DVV
Deutsche Vereinigung
zur Be
kämpfung der Viruskrankheiten e. V.


 

 

 

Kommission DVV / GfV “HIV-Infektion bei med. Personal“

Vorsitzender: Prof. Dr. H. F. Rabenau (Frankfurt/M.)

 

 

Folgende Mitglieder wurden in die Kommission berufen:

 

Prof. Dr. H. F. Rabenau, Frankfurt/M (Vorsitzender)

e-mail:Rabenau@em.uni-frankfurt.de - Virologie

 

Frau PD Dr. Dr. S. Wicker, Frankfurt (stellvertretende Vorsitzende)

e-mail:Sabine.Wicker@kgu.de - Arbeitsmedizin

 

Prof. Dr. Dr. R. Gottschalk (Frankfurt/M) - ÖGD

Prof. Dr. L. Gürtler (München) – Virologie

Frau Dr. A. Haberl (Frankfurt/M) – Nationaler AIDS-Beirat / Deutsche AIDS-Gesellschaft

Dr. O. Hamouda (Berlin) - Epidemiologe, Robert Koch Institut (RKI)

Dr. H. Himmelreich (Frankfurt/M) - Chirurgie, Notfallmedizin

Dr. K. Korn (Erlangen) – Nationales Referenzzentrum HIV

Prof. Dr. T. Mertens (Ulm) – GfV-Präsident

Dr. K. W. Schmidt (Frankfurt/M) - Ethiker

Dr. S. Schmiedel (Hamburg) Infektiologie

Frau Dipl. soz. päd. G. Wirz AIDS-Hilfe

Prof. Dr. P. Wutzler (Jena) DVV-Präsident

 

Ständige Gäste:

Prof. Dr. A. Spickhoff (Göttingen) – Jurist

 

 

Die konstituierende Sitzung der Kommission fand am 11.7.2011 in Frankfurt statt.

 

Die Zusammensetzung der Kommission ist so gestaltet, dass eine umfassende interdisziplinäre Arbeit möglich ist. Durch die Limitierung der Mitgliederzahl auf 12 bis max. 15 Personen soll eine möglichst effiziente Arbeit gewährleistet werden.

 

 

Aufgabe und Ziele der Kommission:

Ziel ist es Empfehlungen zum Umgang mit HIV-infiziertem medizinischen Personal zu erstellen - analog wie dies bereits vor Jahren für HBV- und / oder HCV-infiziertes medizinisches Personal durch die DVV und GfV erfolgt ist.

 

 

Hintergründe:

HIV-infiziertes medizinisches Personal muss so eingesetzt werden, dass von ihm keine Gefährdung für die betreuten Patienten ausgeht.

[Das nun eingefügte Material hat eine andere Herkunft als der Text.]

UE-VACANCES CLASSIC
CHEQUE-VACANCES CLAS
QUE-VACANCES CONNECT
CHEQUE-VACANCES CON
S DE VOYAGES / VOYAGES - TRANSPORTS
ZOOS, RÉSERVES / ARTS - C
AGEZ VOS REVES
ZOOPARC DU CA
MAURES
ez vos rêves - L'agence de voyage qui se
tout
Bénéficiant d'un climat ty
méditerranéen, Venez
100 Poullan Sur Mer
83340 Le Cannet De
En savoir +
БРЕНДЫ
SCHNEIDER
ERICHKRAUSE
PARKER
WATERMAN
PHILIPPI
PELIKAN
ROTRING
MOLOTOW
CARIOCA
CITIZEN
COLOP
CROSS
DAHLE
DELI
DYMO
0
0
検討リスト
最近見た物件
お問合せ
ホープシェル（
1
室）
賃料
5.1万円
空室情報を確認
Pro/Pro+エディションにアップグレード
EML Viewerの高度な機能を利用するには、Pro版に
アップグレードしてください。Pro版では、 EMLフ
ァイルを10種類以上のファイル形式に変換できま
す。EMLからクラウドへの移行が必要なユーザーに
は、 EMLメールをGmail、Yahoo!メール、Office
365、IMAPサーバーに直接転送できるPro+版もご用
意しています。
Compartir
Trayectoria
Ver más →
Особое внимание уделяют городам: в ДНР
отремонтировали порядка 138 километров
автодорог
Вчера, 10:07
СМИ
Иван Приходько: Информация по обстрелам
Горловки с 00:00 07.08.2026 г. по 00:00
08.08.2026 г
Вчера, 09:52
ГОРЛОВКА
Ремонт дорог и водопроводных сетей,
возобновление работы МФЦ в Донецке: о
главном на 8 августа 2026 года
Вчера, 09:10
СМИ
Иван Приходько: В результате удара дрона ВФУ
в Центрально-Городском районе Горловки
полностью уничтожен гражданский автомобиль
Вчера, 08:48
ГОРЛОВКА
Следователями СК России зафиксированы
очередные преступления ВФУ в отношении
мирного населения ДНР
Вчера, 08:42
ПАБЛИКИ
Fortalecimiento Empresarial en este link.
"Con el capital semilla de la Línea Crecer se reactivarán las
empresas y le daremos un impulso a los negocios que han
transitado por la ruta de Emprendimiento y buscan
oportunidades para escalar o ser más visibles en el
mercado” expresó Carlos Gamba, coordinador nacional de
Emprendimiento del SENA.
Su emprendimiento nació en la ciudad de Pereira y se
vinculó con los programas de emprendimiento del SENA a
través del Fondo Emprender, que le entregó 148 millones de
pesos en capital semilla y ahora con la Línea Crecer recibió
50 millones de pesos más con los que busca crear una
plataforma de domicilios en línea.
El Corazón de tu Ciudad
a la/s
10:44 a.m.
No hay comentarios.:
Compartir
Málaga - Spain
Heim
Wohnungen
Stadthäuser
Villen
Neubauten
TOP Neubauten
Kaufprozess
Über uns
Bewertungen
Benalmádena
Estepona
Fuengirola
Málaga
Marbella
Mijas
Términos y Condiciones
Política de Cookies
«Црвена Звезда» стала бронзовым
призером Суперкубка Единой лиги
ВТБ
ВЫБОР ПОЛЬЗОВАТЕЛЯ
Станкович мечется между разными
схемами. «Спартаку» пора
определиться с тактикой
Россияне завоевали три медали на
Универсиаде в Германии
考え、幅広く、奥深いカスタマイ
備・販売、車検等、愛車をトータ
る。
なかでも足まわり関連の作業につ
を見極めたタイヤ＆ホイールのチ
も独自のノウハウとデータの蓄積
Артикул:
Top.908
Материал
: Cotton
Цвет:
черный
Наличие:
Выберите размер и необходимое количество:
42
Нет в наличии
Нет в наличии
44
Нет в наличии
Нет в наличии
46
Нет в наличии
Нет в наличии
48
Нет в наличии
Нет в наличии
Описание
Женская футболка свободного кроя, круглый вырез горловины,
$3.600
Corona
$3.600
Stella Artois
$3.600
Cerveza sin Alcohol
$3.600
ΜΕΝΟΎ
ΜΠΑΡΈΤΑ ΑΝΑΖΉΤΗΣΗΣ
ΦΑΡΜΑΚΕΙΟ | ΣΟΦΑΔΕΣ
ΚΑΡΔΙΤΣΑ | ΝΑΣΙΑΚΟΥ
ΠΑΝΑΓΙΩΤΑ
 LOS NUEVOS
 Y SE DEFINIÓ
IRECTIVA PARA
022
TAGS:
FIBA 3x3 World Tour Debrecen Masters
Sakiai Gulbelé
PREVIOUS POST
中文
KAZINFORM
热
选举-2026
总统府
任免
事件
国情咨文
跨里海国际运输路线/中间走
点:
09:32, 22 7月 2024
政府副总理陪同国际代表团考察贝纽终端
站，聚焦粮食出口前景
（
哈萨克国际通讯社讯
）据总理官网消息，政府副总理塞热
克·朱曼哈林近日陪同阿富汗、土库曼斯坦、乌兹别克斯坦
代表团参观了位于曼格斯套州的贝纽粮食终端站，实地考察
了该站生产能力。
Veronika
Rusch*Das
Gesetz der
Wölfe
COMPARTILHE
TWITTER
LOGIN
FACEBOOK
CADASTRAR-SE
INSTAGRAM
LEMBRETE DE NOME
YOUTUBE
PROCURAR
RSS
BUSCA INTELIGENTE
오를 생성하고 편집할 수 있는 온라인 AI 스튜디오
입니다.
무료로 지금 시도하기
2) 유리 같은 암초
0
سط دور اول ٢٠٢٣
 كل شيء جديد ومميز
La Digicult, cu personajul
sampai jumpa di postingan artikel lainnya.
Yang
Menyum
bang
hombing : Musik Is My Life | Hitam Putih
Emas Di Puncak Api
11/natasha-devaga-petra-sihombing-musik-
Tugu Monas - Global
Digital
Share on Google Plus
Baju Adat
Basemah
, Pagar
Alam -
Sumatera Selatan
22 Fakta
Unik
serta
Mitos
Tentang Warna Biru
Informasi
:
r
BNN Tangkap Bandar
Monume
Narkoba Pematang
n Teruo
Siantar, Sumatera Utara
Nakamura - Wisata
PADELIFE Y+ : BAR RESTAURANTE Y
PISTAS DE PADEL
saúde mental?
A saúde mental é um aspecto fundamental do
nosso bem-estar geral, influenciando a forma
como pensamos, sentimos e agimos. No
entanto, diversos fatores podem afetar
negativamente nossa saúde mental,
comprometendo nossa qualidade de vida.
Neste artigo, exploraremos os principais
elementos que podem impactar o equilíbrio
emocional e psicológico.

Empfehlungen der Bundesärztekammer und des BMG zum Einsatz von HIV-infiziertem medizinischen Personal stammen noch aus dem Jahre 1991 und bedürfen einer Aktualisierung unter Berücksichtigung neuer Erkenntnisse und Therapiemöglichkeiten. Die langjährige (z. T. auch „politisch“ motivierte) HIV-„Sonderstellung“ unter den durch Blut übertragbaren Virusinfektionen (HBV, HCV, HIV) könnte damit abgebaut werden.

Die amerikanische SHEA (Society for Healthcare Epidemiology of America) hat 2010 eine Richtlinie zum Umgang mit HIV-infiziertem medizinischen Personal publiziert (Henderson DK, et al. SHEA Guideline for Management of Healthcare Workers Who Are Infected with Hepatitis B Virus, Hepatitis C Virus, and/or Human Immunodeficiency Virus. Infect Control Hosp Epidemiol 2010; 31: 203-232). Darin werden erstmalig tätigkeitsbezogene Grenzwerte für die HI-Viruslast festlegt.

Auf Grund unterschiedlicher Rechts- und Organisationsstrukturen ist die amerikanische Richtlinie nicht in vollem Umfang in Deutschland umsetzbar. Daher wird es Aufgabe der Kommission sein interdisziplinär unter Zugrundelegung aktueller Erkenntnisse und Einbindung relevanter Fachgesellschaften und Organisationen eine für Deutschland umsetzbare, praxisnahe Regelung erarbeiten.

Eine Empfehlung in Deutschland zur HI-Viruslast für HIV-infiziertes medizinisches Personal wäre sowohl für die Sicherheit des betroffenen Mitarbeiters als auch für die Patientensicherheit sinnvoll.